======== TASK MATERIAL

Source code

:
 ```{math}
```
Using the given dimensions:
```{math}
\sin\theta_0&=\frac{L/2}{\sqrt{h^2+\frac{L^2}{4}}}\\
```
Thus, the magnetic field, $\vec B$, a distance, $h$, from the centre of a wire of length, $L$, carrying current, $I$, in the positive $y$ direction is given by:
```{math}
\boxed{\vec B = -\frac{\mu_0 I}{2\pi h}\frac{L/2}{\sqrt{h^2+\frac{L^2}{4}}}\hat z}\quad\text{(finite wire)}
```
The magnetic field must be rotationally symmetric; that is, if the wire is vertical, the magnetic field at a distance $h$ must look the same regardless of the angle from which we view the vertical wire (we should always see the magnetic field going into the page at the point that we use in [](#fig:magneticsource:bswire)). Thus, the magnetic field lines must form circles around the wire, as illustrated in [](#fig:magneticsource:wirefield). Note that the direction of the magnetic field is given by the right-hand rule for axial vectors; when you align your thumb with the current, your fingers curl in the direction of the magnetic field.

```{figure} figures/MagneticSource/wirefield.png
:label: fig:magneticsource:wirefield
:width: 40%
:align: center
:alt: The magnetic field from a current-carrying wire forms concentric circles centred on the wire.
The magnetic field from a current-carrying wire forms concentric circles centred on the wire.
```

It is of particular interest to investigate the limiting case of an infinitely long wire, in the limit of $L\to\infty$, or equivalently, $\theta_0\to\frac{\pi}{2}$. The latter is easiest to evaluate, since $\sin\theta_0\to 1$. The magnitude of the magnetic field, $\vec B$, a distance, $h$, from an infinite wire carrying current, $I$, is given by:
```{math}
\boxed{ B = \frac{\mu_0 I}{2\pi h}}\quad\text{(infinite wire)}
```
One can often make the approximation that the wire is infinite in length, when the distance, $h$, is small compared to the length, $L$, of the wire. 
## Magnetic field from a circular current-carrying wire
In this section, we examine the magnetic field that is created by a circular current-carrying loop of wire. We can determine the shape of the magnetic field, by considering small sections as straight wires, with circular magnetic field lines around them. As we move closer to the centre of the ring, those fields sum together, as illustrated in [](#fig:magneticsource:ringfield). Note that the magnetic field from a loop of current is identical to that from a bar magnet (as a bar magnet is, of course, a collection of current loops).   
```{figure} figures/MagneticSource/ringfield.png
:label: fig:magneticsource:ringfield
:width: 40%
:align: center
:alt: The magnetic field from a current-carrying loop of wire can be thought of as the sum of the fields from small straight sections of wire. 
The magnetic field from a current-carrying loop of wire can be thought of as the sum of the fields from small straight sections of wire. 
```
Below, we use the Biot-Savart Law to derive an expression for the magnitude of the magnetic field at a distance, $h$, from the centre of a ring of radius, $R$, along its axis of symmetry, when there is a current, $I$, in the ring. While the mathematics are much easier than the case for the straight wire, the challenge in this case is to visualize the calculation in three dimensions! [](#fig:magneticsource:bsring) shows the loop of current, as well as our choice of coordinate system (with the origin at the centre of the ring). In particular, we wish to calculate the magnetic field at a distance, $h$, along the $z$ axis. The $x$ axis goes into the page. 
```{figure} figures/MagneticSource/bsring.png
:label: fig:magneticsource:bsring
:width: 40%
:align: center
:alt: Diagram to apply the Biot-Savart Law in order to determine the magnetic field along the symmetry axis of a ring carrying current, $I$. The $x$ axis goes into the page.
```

================

• _WHAT YOU WILL DO_: The answer must be the full listing, repeated word for word.

• _TASK ANSWER_:
Source code

:
 ```{math}
```
Using the given dimensions:
```{math}
\sin\theta_0&=\frac{L/2}{\sqrt{h^2+\frac{L^2}{4}}}\\
```
Thus, the magnetic field, $\vec B$, a distance, $h$, from the centre of a wire of length, $L$, carrying current, $I$, in the positive $y$ direction is given by:
```{math}
\boxed{\vec B = -\frac{\mu_0 I}{2\pi h}\frac{L/2}{\sqrt{h^2+\frac{L^2}{4}}}\hat z}\quad\text{(finite wire)}
```
The magnetic field must be rotationally symmetric; that is, if the wire is vertical, the magnetic field at a distance $h$ must look the same regardless of the angle from which we view the vertical wire (we should always see the magnetic field going into the page at the point that we use in [](#fig:magneticsource:bswire)). Thus, the magnetic field lines must form circles around the wire, as illustrated in [](#fig:magneticsource:wirefield). Note that the direction of the magnetic field is given by the right-hand rule for axial vectors; when you align your thumb with the current, your fingers curl in the direction of the magnetic field.

```{figure} figures/MagneticSource/wirefield.png
:label: fig:magneticsource:wirefield
:width: 40%
:align: center
:alt: The magnetic field from a current-carrying wire forms concentric circles centred on the wire.
The magnetic field from a current-carrying wire forms concentric circles centred on the wire.
```

It is of particular interest to investigate the limiting case of an infinitely long wire, in the limit of $L\to\infty$, or equivalently, $\theta_0\to\frac{\pi}{2}$. The latter is easiest to evaluate, since $\sin\theta_0\to 1$. The magnitude of the magnetic field, $\vec B$, a distance, $h$, from an infinite wire carrying current, $I$, is given by:
```{math}
\boxed{ B = \frac{\mu_0 I}{2\pi h}}\quad\text{(infinite wire)}
```
One can often make the approximation that the wire is infinite in length, when the distance, $h$, is small compared to the length, $L$, of the wire. 
## Magnetic field from a circular current-carrying wire
In this section, we examine the magnetic field that is created by a circular current-carrying loop of wire. We can determine the shape of the magnetic field, by considering small sections as straight wires, with circular magnetic field lines around them. As we move closer to the centre of the ring, those fields sum together, as illustrated in [](#fig:magneticsource:ringfield). Note that the magnetic field from a loop of current is identical to that from a bar magnet (as a bar magnet is, of course, a collection of current loops).   
```{figure} figures/MagneticSource/ringfield.png
:label: fig:magneticsource:ringfield
:width: 40%
:align: center
:alt: The magnetic field from a current-carrying loop of wire can be thought of as the sum of the fields from small straight sections of wire. 
The magnetic field from a current-carrying loop of wire can be thought of as the sum of the fields from small straight sections of wire. 
```
Below, we use the Biot-Savart Law to derive an expression for the magnitude of the magnetic field at a distance, $h$, from the centre of a ring of radius, $R$, along its axis of symmetry, when there is a current, $I$, in the ring. While the mathematics are much easier than the case for the straight wire, the challenge in this case is to visualize the calculation in three dimensions! [](#fig:magneticsource:bsring) shows the loop of current, as well as our choice of coordinate system (with the origin at the centre of the ring). In particular, we wish to calculate the magnetic field at a distance, $h$, along the $z$ axis. The $x$ axis goes into the page. 
```{figure} figures/MagneticSource/bsring.png
:label: fig:magneticsource:bsring
:width: 40%
:align: center
:alt: Diagram to apply the Biot-Savart Law in order to determine the magnetic field along the symmetry axis of a ring carrying current, $I$. The $x$ axis goes into the page.
```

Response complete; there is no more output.